Quanto antes ele cair, melhor.

Queda de braço

Como nas provas de laço, três juízes medem o tempo. Vale o intermediário.

Para as mulheres, o que conta é habilidade

O teste dos três tambores é exclusivamente feminino.

Na arena, três tambores são dispostos formando um triângulo (veja ao lado). Quando o juiz dá a largada, a amazona parte em direção ao primeiro tambor, dando uma volta completa nele. Depois repete a manobra no segundo e no terceiro tambores. Daí vai em disparada até a linha de chegada.

Brilho da amazona

Ganha quem fizer o menor tempo. Cada tambor derrubado é penalizado com 5 segundos a mais na marca final da competidora.
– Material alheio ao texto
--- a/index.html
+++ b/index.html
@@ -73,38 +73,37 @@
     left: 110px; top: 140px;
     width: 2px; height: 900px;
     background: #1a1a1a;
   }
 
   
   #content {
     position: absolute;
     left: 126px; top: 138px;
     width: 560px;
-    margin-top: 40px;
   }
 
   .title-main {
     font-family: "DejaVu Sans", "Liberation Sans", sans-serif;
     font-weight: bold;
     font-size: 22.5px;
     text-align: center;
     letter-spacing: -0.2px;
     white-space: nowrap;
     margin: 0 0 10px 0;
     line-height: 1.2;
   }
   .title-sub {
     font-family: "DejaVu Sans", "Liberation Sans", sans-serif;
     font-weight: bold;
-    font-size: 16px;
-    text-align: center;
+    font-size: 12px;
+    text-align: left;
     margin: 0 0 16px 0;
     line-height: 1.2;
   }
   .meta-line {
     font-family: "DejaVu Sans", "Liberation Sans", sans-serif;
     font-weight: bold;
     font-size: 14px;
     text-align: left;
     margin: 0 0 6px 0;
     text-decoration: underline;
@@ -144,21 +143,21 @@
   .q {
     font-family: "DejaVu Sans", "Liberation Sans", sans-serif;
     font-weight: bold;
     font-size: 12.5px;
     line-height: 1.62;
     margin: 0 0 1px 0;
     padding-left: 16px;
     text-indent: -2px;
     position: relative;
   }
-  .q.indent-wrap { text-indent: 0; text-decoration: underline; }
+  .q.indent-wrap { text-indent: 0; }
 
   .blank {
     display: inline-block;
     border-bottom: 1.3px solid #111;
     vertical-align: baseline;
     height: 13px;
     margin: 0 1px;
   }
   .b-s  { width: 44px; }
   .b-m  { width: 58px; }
A cavaleira usa seu próprio cavalo e demonstra domínio sobre o animal

Onde acontece a farra

Os rodeios ocorrem nas regiões Centro-Oeste, Sul e Sudeste.
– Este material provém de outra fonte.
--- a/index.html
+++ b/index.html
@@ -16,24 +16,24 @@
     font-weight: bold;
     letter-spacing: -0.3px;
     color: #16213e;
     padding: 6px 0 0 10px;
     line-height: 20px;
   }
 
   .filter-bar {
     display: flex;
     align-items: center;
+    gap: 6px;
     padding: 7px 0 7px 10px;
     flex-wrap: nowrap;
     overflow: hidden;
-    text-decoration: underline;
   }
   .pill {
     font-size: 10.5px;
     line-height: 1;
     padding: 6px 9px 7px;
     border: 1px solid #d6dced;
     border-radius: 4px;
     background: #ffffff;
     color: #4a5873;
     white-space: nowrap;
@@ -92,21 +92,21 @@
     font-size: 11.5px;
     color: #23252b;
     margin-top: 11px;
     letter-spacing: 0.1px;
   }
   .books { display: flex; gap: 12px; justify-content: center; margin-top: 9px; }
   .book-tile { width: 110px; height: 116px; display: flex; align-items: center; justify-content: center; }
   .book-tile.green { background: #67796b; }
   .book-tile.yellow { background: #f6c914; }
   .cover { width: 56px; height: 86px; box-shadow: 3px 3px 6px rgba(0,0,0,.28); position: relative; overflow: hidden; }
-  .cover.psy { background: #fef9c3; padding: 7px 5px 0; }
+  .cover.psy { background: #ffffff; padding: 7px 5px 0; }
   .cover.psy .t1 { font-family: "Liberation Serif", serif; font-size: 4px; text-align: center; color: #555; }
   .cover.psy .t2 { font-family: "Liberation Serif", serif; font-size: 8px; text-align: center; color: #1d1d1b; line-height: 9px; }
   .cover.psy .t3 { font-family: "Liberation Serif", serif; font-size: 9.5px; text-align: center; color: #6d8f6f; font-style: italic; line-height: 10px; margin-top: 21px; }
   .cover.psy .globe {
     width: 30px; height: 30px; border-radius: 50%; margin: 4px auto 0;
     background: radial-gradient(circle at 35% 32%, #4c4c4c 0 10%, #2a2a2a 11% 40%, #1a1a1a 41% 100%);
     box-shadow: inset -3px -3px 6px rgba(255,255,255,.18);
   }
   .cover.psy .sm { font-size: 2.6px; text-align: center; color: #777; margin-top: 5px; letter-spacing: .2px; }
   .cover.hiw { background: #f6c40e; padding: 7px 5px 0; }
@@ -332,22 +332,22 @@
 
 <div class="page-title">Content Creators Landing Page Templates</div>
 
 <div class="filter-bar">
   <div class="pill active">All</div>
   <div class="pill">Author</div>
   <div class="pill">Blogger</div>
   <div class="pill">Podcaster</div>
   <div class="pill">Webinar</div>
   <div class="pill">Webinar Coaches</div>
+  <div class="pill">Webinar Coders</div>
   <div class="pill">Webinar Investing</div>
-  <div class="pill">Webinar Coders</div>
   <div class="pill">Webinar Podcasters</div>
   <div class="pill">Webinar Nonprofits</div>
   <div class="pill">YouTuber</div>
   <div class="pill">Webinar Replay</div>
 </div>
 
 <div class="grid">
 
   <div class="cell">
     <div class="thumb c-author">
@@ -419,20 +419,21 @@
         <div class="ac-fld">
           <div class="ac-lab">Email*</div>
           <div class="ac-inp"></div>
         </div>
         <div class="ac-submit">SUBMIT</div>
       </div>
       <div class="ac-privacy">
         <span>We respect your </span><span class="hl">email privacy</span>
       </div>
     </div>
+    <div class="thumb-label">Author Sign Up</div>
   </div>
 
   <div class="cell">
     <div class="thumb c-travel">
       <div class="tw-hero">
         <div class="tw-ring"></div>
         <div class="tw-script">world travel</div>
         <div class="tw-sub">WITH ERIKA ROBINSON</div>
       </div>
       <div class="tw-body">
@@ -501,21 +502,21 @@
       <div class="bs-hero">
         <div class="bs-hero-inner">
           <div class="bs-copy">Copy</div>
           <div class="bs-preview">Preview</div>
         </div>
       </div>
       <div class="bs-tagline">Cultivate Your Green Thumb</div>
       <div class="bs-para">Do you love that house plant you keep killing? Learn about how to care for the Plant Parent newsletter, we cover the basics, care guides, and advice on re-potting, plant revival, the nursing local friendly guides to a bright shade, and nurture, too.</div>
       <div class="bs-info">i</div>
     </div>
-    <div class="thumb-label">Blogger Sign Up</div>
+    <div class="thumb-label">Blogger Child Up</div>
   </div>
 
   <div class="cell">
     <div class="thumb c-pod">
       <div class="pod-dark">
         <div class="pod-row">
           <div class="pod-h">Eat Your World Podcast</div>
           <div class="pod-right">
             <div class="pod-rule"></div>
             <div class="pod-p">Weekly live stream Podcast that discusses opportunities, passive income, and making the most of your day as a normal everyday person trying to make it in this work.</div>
O Parque do Peão foi projetado pelo arquiteto Oscar Niemeyer para abrigar a Festa do Peão de Boiadeiro de Barretos

A festa, dentro e fora da arena

Em um país onde diversão é quase palavra de ordem, o rodeio é mais que uma competição. Há dança, música sertaneja, tudo num clima de quermesse. Quem dá o tom da festa é o locutor, com seus versos. “Dizem que o cowboy tem vida boa. Entendam como quisé. Cada semana numa cidade. E cada noite com uma muié”, declama Barra Mansa, um dos mais tradicionais animadores, na abertura dos rodeios. A devoção tem sua vez. Ao se apresentar para o público, os peões rezam, pedindo proteção aos santos. É aí que entra em cena Pedro Andarilho – figurinha carimbada das maiores competições. Ninguém sabe seu nome verdadeiro nem de onde ele vem, mas se houver um boi pulando por perto, é certeza: ele vai aparecer, com a imagem de Nossa Senhora Aparecida a ser beijada pelos peões. Fora da arena, vende-se de tudo: botas de couro, chapéus e comida. E não pode faltar a queima do alho, o momento em que os participantes do rodeio se reúnem para comer ao ar livre pratos da época em que os boiadeiros ainda tocavam o gado pelo sertão. Antes que as trilhas fossem substituídas pelas rodovias.